Das Bamf war die zentrale Behörde. Dies war Angela Merkels Versprechen

Die dritte Schicht umschließt das Innenministerium, in dem es der zuständige Staatssekretär schaffte, seinem Minister Horst Seehofer einen brisanten Schadensbericht vorzuenthalten. Seehofers Leute sind für die Aufsicht über das Bamf zuständig, aber sie wirken so, als würden sie dabei nur auf Sicht fahren, ohne zu durchschauen, was in der Behörde vor sich geht.

Der Kern dieser Affäre aber betrifft das Kanzleramt. Die Bundeskanzlerin hat die kurzfristige Öffnung der Grenzen im Herbst 2015 ziemlich einsam entschieden, gefolgt vom Entschluss, ihren damaligen Kanzleramtschef Peter Altmaier zum Koordinator der Flüchtlingspolitik zu ernennen. Merkel hatte ganz zutreffend erkannt, dass das Management der Folgen über Wohl und Wehe ihrer Kanzlerschaft entscheiden kann.

Ihr berühmter Satz "Wir schaffen das" wirkte ja in zwei Richtungen. Das "Wir" richtete sich zum einen an die Gesellschaft, ein leidenschaftlicher Appell an die Deutschen, der Herausforderung gleichermaßen großherzig wie zupackend zu begegnen. Zum anderen war es aber auch eine Versicherung einer Staatschefin, die für ihren Apparat bürgte: Wir, die Regierung und ihre Behörden, schaffen das. Eine Million Migranten würde das Land an seine Leistungsgrenze treiben, aber nicht darüber hinaus. Der deutsche Verwaltungsapparat, bekannt für seine emotionsfreie Effizienz, würde ruckeln und zuckeln. Aber er würde die Lage meistern. Das Bamf war dabei nicht eine, sondern die zentrale Behörde. Dies war (und ist) Merkels Versprechen.

Jeden Tag lernt das Land derzeit ein bisschen mehr, wie schwierig und partiell schlecht die Umsetzung verlaufen ist: dass das Bamf keine gut geölte Behörde ist; dass das Innenministerium noch keinen Plan hat, sondern nur einen nationalgefühlig daherredenden Minister; dass das Kanzleramt von seiner Führungsrolle in der Flüchtlingspolitik nicht mehr viel wissen will.

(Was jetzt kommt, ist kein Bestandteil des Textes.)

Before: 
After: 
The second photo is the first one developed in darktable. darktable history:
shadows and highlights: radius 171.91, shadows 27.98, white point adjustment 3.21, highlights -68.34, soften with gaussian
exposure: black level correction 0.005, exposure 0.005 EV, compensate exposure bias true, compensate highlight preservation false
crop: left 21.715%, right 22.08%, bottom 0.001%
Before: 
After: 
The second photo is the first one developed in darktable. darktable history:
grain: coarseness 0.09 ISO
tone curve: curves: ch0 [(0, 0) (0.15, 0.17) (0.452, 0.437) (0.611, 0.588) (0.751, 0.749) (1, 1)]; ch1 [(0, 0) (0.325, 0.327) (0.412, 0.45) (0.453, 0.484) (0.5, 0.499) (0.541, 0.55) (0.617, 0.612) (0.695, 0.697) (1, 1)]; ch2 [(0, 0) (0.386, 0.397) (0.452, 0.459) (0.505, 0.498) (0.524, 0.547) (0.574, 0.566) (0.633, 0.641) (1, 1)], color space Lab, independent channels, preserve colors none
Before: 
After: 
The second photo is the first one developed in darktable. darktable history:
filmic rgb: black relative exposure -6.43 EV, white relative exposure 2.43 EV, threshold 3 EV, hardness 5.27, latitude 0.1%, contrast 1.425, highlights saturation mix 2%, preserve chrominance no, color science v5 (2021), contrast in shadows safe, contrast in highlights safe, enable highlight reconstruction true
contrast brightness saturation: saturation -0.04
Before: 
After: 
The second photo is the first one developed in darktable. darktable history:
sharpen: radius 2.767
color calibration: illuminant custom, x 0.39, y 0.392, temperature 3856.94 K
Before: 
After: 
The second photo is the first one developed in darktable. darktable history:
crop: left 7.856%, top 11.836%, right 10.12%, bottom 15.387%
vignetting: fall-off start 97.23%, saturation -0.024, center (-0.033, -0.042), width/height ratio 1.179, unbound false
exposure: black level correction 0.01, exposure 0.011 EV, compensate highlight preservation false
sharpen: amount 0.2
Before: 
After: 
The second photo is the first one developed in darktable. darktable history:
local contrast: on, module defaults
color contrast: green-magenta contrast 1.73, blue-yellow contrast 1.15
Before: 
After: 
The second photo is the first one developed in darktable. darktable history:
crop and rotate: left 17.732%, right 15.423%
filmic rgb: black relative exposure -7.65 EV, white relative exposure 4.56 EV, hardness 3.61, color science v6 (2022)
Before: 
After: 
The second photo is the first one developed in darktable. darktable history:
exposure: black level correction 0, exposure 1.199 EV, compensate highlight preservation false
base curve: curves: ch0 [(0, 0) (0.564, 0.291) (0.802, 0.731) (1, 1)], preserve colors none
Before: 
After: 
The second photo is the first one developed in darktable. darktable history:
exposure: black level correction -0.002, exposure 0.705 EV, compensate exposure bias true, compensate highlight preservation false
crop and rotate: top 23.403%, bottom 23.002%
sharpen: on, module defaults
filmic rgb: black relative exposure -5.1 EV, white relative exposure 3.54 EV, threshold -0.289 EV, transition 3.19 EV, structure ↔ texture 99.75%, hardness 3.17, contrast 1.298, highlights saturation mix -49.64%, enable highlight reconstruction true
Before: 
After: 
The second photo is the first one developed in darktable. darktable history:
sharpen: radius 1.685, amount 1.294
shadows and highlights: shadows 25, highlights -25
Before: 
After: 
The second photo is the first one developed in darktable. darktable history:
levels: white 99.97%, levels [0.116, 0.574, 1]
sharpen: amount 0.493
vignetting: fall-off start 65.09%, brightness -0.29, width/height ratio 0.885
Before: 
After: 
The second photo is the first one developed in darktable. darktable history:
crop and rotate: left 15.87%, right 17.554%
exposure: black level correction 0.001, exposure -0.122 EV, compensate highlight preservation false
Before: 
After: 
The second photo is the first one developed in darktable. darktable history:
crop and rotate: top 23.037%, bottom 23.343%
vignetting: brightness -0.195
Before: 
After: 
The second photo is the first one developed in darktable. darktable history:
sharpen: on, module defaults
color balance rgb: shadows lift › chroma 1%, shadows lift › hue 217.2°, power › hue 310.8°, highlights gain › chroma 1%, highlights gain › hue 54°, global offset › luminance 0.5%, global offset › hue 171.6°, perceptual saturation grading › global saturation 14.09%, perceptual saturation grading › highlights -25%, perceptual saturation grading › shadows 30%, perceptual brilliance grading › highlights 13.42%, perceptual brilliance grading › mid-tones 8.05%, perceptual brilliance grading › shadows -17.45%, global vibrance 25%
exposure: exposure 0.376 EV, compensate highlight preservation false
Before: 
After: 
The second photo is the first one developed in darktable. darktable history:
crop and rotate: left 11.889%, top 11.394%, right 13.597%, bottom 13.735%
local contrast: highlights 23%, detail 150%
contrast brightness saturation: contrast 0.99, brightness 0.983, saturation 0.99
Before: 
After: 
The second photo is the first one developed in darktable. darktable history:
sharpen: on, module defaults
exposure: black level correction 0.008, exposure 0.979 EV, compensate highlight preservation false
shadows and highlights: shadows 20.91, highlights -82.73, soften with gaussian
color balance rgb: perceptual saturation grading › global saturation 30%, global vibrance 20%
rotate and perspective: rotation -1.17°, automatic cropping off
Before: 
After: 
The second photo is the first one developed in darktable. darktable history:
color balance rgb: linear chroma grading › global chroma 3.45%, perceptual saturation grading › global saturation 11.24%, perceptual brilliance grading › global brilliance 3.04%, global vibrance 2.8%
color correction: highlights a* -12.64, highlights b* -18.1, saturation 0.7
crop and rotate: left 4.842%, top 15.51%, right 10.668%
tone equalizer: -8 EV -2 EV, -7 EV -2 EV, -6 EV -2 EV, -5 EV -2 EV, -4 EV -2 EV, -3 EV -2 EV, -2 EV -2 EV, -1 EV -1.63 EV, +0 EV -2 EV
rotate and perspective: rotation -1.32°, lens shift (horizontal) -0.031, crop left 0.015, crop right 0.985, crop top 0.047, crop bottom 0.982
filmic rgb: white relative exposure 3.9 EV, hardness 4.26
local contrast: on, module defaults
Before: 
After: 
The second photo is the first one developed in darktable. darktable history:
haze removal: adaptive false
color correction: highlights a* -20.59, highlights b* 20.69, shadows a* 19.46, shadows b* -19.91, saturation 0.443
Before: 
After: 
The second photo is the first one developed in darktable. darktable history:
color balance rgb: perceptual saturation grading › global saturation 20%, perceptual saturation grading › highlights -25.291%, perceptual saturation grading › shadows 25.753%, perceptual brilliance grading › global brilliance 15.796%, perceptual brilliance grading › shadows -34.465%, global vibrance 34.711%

Deshalb irren Teile von SPD und CDU, Grüne und Linkspartei, wenn sie meinen, man könne die Verfehlungen in ein, zwei oder drei Sondersitzungen des Innenausschusses erörtern.

Aufzuarbeiten ist die Umsetzung einer der großen politischen Entscheidungen dieser Zeit, mit einem in Teilen multiplen Versagen, das in Bremen sichtbar wurde, aber untrennbar mit dem Kanzleramt verbunden ist. Ein Untersuchungsausschuss wäre nicht dazu da, mit der Entscheidung der Kanzlerin abzurechnen, Menschen in Not ins Land zu lassen – wohl aber damit, wie die Regierung mit den Folgen umging.

Der Ausschuss müsste zugleich die Chance wahrnehmen, sich gegen die rechten Schreihälse von der AfD darüber zu verständigen, worum es eigentlich geht: wie dieses Land mit Migranten menschlich, sozial verträglich und rechtsstaatlich zugleich umgeht, ohne in Hysterie zu verfallen.

Die lustvoll zelebrierten Details, die nun Tag für Tag durchsickern, verbunden mit dem von den Rechtspopulisten genährten Gefühl, da solle etwas vertuscht werden, spielen der AfD jedenfalls mehr in die Hände als eine ehrliche Aufklärung. Die Deutschen verzeihen Merkel viel, sogar das Eingeständnis von Fehlern. Aber sie haben ein feines Gespür dafür, wann die Kanzlerin versucht, Pannen trotzig wegzuschweigen.